Sinkende Gaspreise führten in die Gewinnzone

Womit Hummel wohl nicht gerechnet hatte: Kurz nach der Verstaatlichung waren die Einkaufspreise für Gas am Spotmarkt nach Angaben der „Wirtschaftswoche“ wieder deutlich gesunken.
Am Ende des ersten vollen Geschäftsjahrs in Staatsbesitz 2023 meldete Uniper einen bereinigten Konzernüberschuss von 4,4 Milliarden Euro (PDF). Der Vorstand sprach von den „besten Finanzzahlen“ der Firmengeschichte. Und für 2024 erwartet Uniper immerhin noch einen bereinigten Konzernüberschuss zwischen 700 Millionen und 1,1 Milliarden Euro.

Laut „Wirtschaftswoche“ plant der Bund, sein Aktienpaket demnächst schrittweise zu versilbern. Das muss er nach dem Willen der EU-Kommission auch tun: Wie die „Wirtschaftswoche“ im Februar 2024 schrieb, verlangte die Kommission für ihr Okay zur Uniper-Übernahme unter anderem, dass der Bund ab 2028 nur noch höchstens ein Viertel der Aktien plus eine Aktie besitzen darf. Außerdem müsse Uniper bis Ende 2026 eigene Vermögenswerte zu Geld machen, etwa das Steinkohlekraftwerk Datteln 4 in Nordrhein-Westfalen.
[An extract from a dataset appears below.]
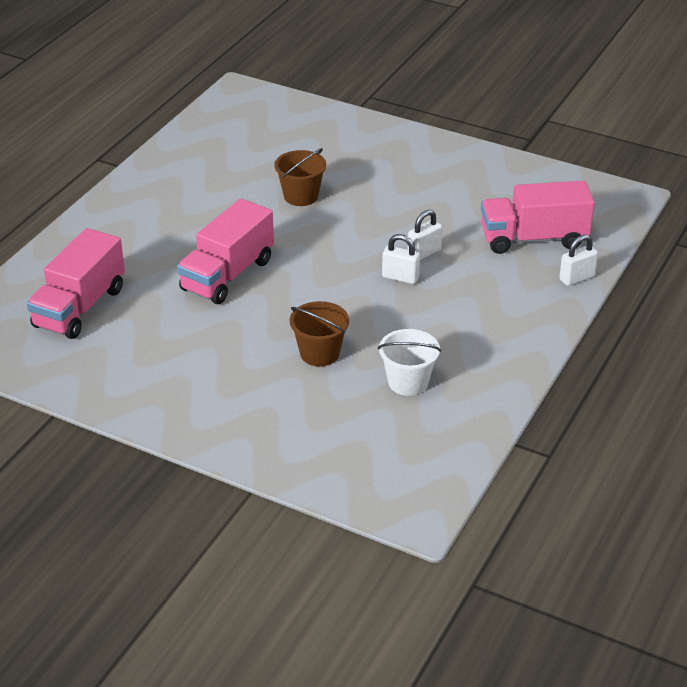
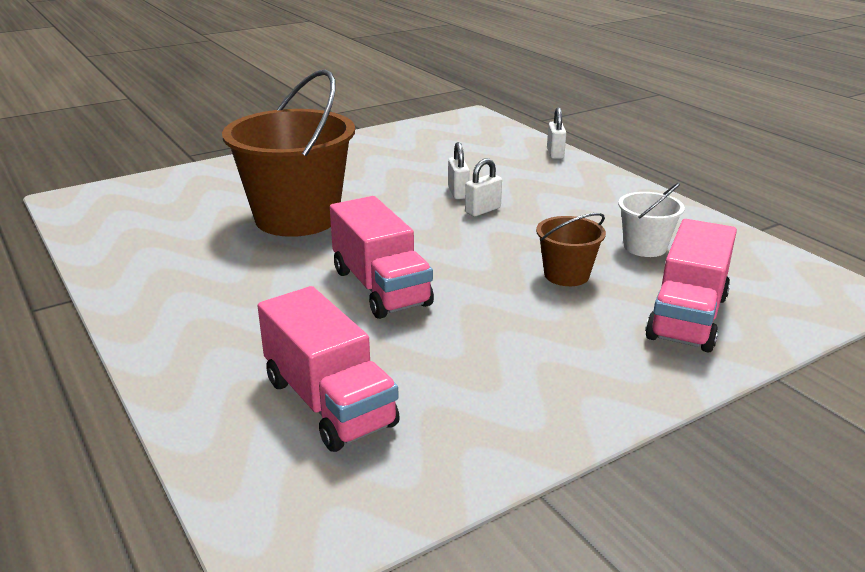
camera: 60 degrees left, 10 degrees down
(301, 196) = (297, 218): brown bucket -> brown bucket, size x2.12
(533, 239) = (487, 153): pink truck -> pink truck (687, 317)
Mit eigenen Rückzahlungen an den Bund will Uniper der „Tagesschau“ zufolge im Jahr 2025 beginnen.

Uniper will bis 2040 CO₂-neutral produzieren

Die von Geopolitikexperte Hummel befürchtete wirtschaftliche Opferung Unipers auf dem Altar der Energiewende hat sich bislang also nicht bewahrheitet. Politisch ist der Konzern klar auf Transformationskurs unterwegs: Heute bekennt sich Uniper zu dem Ziel, bis zum Jahr 2040 die vollständige CO₂-Neutralität erreichen zu wollen. Schon 2030 sollen über 80 Prozent der installierten Kraftwerksleistung CO₂-freien Strom produzieren.
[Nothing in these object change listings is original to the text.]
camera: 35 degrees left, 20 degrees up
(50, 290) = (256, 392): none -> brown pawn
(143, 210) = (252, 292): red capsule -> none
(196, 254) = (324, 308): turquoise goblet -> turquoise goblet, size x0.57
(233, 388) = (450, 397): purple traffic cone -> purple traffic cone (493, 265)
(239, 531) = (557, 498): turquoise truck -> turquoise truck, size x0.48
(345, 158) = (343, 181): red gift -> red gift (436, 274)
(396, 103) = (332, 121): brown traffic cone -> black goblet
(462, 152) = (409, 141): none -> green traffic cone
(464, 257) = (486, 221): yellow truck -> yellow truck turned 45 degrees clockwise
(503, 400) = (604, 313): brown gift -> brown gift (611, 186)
Auch wenn der Großteil seiner Erzeugungskapazität von 23,4 Gigawatt noch immer aus „fossilen“ Quellen stammt, feiert der 7.000-Mitarbeiter-Konzern auf seiner Website primär die neue Marschroute:

Bereits heute ist das Unternehmen einer der größten Betreiber von Wasserkraftwerken in Europa und treibt den weiteren Ausbau von Solar- und Windenergie als Schlüssel für eine nachhaltigere und sichere Zukunft voran. Das Gasportfolio wird schrittweise um grüne Gase wie Wasserstoff und Biomethan ergänzt mit dem Ziel der langfristigen Umstellung.“

Bei dem Firmennamen Uniper handelt es sich übrigens um ein Kunstwort, das für „Unique Performance“, also etwa „einzigartige Leistungsstärke“ steht.